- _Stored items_
###
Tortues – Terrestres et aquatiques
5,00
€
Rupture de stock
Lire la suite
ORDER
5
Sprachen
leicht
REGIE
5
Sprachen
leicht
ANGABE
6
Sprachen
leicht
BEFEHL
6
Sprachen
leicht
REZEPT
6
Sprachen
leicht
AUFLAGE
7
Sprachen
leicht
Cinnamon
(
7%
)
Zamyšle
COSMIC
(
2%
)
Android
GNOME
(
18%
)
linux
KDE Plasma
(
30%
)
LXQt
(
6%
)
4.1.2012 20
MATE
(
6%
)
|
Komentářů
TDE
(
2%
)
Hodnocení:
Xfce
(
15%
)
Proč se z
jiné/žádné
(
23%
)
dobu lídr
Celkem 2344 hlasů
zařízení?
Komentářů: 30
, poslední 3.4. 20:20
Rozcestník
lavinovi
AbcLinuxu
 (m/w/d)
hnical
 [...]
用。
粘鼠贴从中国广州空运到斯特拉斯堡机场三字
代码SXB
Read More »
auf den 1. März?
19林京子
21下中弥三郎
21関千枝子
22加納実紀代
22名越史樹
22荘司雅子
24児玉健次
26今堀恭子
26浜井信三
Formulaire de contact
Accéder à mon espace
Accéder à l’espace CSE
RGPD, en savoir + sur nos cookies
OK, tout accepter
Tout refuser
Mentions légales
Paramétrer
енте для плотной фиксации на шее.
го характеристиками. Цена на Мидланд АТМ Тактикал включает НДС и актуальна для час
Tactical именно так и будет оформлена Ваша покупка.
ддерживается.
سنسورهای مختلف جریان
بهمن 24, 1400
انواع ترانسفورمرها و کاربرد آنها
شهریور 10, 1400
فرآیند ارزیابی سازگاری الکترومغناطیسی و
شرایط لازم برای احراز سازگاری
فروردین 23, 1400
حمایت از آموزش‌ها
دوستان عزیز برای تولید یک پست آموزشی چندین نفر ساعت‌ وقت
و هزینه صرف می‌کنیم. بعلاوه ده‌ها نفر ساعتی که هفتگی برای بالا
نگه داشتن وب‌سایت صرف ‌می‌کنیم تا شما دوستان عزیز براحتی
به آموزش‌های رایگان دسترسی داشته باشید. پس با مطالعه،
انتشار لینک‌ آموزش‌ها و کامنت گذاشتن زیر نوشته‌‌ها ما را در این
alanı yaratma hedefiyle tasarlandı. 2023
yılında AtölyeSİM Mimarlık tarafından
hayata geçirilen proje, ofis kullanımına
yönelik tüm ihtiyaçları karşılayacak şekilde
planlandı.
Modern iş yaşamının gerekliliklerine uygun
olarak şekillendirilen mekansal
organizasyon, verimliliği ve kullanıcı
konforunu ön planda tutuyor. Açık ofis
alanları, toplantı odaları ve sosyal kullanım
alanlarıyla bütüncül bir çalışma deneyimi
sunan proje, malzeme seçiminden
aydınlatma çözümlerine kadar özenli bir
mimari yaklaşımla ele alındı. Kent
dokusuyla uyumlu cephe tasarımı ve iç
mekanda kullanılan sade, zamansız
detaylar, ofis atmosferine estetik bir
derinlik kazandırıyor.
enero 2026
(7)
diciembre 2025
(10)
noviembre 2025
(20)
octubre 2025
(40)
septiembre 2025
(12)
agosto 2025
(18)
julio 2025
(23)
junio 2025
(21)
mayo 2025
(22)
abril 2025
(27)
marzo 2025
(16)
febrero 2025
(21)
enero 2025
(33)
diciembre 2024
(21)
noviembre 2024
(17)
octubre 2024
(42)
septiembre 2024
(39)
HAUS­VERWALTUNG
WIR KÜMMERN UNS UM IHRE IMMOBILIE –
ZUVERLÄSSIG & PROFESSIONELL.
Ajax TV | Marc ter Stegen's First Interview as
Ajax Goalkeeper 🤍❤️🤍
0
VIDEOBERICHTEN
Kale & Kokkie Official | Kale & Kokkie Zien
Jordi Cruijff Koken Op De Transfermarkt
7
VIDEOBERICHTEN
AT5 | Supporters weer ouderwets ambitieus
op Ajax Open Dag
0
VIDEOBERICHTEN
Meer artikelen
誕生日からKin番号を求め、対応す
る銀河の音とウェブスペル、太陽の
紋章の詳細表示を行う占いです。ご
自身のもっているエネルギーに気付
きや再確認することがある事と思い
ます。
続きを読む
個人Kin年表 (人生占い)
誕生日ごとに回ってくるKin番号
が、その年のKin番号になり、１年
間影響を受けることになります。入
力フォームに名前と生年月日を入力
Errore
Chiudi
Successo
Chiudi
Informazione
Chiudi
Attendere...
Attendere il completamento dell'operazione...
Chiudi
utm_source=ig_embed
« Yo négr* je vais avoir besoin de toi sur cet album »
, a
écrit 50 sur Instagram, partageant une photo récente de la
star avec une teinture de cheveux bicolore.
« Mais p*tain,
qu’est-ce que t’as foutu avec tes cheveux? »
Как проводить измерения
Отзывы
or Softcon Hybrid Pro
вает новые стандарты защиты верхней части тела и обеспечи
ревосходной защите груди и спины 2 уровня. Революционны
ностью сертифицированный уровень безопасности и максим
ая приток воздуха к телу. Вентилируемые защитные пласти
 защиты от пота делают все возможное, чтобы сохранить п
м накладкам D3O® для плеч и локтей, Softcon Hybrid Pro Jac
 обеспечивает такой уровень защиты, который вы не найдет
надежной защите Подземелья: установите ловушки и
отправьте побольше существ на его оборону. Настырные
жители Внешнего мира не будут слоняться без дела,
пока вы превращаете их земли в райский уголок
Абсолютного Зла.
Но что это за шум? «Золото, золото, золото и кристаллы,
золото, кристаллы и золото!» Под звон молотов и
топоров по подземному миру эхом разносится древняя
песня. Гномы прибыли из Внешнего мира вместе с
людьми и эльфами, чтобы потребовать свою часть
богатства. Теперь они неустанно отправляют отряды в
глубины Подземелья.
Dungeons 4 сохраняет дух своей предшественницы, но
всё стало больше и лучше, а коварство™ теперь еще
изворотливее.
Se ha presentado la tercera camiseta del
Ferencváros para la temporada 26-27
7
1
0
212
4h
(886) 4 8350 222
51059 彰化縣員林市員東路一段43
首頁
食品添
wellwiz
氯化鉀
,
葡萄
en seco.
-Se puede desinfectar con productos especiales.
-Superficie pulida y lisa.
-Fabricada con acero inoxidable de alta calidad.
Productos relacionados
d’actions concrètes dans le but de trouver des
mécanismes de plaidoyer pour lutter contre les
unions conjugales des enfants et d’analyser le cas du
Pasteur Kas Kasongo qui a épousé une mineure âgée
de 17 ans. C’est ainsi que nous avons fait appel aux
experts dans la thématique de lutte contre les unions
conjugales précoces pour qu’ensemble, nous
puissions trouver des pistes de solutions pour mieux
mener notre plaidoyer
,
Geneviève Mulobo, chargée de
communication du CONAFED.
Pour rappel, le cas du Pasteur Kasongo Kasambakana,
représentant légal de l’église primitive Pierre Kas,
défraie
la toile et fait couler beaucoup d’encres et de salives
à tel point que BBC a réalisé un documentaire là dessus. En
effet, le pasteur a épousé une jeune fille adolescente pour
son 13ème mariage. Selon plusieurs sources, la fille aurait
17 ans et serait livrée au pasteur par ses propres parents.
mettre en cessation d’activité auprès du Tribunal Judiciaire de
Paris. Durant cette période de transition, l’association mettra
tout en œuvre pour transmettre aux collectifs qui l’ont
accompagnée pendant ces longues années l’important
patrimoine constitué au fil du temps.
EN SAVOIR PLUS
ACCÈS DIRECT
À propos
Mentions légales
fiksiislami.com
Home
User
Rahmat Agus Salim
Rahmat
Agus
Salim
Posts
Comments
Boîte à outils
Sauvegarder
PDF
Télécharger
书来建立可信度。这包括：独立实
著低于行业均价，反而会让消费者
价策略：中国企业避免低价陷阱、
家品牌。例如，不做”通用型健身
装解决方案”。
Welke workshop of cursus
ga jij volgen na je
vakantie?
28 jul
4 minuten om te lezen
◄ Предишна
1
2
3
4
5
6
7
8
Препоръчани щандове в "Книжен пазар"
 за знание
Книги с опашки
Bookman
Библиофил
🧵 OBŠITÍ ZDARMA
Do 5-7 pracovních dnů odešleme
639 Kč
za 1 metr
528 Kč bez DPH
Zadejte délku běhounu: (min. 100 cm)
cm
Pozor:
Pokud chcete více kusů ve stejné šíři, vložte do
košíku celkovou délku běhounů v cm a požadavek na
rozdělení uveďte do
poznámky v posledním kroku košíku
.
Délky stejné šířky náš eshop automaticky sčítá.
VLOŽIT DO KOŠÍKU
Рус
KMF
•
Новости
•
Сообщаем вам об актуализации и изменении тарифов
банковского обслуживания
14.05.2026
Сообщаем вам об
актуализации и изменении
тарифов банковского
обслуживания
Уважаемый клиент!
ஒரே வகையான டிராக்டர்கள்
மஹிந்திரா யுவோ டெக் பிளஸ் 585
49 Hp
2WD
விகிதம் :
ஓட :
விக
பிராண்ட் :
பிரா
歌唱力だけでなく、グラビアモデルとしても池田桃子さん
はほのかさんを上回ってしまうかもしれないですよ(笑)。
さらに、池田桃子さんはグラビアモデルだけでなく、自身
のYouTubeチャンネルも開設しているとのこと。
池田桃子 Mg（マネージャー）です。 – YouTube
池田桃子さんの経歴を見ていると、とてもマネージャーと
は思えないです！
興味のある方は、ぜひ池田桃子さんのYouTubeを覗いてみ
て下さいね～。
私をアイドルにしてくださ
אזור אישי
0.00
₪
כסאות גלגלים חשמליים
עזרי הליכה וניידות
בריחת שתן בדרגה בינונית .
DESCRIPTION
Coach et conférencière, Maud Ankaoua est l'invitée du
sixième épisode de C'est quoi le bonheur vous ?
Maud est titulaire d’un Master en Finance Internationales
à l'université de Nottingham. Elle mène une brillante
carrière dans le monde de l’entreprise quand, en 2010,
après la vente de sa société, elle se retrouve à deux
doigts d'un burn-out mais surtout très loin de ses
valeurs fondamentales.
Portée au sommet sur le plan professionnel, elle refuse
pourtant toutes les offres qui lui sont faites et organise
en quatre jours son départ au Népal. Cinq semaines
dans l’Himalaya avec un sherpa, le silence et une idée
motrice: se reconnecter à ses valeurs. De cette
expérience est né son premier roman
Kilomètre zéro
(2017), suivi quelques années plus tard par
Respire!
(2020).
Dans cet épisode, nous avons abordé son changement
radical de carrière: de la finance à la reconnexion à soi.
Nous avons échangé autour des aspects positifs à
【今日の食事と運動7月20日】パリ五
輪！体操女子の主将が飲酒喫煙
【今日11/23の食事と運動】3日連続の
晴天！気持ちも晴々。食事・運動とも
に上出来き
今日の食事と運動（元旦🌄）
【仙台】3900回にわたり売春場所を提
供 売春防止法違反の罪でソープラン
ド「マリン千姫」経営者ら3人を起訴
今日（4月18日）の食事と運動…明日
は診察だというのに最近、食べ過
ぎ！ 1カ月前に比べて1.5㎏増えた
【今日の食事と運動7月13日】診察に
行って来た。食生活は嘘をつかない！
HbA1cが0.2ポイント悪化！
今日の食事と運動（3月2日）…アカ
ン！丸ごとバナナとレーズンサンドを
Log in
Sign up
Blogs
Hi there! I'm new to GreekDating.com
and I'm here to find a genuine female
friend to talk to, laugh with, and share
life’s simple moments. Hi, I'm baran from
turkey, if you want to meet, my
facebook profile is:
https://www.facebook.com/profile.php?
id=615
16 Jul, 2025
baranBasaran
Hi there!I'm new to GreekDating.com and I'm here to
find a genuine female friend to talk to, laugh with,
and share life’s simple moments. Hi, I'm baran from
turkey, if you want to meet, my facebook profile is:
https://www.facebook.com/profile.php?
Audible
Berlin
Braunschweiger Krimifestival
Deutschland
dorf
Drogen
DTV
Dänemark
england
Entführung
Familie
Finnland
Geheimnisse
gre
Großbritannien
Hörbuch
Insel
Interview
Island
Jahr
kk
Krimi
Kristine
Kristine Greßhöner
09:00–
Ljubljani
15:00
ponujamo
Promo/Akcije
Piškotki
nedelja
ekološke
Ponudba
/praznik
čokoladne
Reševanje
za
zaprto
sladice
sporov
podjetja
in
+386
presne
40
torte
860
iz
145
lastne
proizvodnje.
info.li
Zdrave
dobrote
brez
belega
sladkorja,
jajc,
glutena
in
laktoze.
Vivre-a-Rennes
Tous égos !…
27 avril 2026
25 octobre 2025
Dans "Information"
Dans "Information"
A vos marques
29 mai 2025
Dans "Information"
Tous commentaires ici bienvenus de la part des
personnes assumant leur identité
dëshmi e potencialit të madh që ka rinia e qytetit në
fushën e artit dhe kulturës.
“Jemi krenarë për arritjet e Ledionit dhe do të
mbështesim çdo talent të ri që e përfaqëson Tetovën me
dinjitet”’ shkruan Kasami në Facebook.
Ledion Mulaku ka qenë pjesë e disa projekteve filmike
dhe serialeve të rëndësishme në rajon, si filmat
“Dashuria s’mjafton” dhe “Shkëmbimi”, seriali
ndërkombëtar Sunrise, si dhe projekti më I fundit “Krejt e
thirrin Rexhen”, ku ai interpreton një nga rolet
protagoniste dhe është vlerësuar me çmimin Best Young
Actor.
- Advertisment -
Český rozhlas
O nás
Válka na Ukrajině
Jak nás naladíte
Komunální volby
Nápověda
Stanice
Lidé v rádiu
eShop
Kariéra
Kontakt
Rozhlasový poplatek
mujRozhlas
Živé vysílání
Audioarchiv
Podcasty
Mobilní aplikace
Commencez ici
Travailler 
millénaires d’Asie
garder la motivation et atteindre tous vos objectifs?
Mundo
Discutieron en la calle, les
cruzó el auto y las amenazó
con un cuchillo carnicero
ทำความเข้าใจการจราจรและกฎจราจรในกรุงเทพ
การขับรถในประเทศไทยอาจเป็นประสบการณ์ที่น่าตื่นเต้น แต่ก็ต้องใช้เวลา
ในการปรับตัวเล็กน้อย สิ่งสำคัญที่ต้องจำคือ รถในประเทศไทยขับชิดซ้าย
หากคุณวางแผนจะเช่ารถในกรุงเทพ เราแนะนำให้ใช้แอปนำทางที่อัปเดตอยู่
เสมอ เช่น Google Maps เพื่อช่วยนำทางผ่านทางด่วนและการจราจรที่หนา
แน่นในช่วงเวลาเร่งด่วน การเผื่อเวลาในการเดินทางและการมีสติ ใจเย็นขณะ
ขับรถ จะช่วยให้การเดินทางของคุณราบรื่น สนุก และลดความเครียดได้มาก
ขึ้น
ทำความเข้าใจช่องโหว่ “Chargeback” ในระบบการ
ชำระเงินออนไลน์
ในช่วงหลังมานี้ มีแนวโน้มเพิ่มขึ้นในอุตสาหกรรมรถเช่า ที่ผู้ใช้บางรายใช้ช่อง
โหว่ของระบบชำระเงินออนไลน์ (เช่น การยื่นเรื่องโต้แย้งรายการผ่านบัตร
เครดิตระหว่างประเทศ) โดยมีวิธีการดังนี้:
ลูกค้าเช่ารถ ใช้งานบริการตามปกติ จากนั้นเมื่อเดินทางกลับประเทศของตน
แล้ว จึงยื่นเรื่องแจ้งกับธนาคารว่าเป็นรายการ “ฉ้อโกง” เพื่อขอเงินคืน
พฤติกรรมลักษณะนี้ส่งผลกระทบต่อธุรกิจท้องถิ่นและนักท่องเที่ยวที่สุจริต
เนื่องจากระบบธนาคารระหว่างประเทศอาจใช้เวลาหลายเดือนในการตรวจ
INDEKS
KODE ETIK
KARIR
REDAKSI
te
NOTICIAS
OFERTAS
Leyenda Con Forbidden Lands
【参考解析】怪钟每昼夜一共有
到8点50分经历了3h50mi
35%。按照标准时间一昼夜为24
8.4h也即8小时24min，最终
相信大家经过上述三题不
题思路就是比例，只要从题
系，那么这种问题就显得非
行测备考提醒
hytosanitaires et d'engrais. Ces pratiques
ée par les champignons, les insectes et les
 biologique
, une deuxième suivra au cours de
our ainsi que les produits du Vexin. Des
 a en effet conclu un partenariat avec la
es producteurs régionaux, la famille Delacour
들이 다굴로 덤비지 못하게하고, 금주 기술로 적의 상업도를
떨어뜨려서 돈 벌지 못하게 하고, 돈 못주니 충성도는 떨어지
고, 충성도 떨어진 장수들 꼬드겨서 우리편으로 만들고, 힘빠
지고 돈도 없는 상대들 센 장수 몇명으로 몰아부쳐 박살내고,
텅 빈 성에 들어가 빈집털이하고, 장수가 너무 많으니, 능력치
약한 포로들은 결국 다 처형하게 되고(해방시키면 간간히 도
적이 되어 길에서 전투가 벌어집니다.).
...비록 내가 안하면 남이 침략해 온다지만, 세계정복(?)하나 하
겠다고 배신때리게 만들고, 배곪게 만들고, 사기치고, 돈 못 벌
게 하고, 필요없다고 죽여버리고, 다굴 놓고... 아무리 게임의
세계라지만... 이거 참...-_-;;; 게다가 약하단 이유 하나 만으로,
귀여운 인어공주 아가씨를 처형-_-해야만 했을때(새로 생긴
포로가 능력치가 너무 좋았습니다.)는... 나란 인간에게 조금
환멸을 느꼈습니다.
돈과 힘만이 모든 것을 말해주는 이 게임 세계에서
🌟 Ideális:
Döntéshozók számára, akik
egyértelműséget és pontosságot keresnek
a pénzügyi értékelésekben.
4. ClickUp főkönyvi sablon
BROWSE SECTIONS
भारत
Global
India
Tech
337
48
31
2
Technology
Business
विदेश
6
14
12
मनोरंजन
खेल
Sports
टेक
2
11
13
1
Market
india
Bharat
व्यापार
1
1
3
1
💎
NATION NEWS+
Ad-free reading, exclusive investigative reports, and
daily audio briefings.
###
- _PROBLEM TO SOLVE_
In the records above, which lines hold the string "cette"? Copy each one.

- _ANSWER SECTION_
Paris. Durant cette période de transition, l’association mettra
motrice: se reconnecter à ses valeurs. De cette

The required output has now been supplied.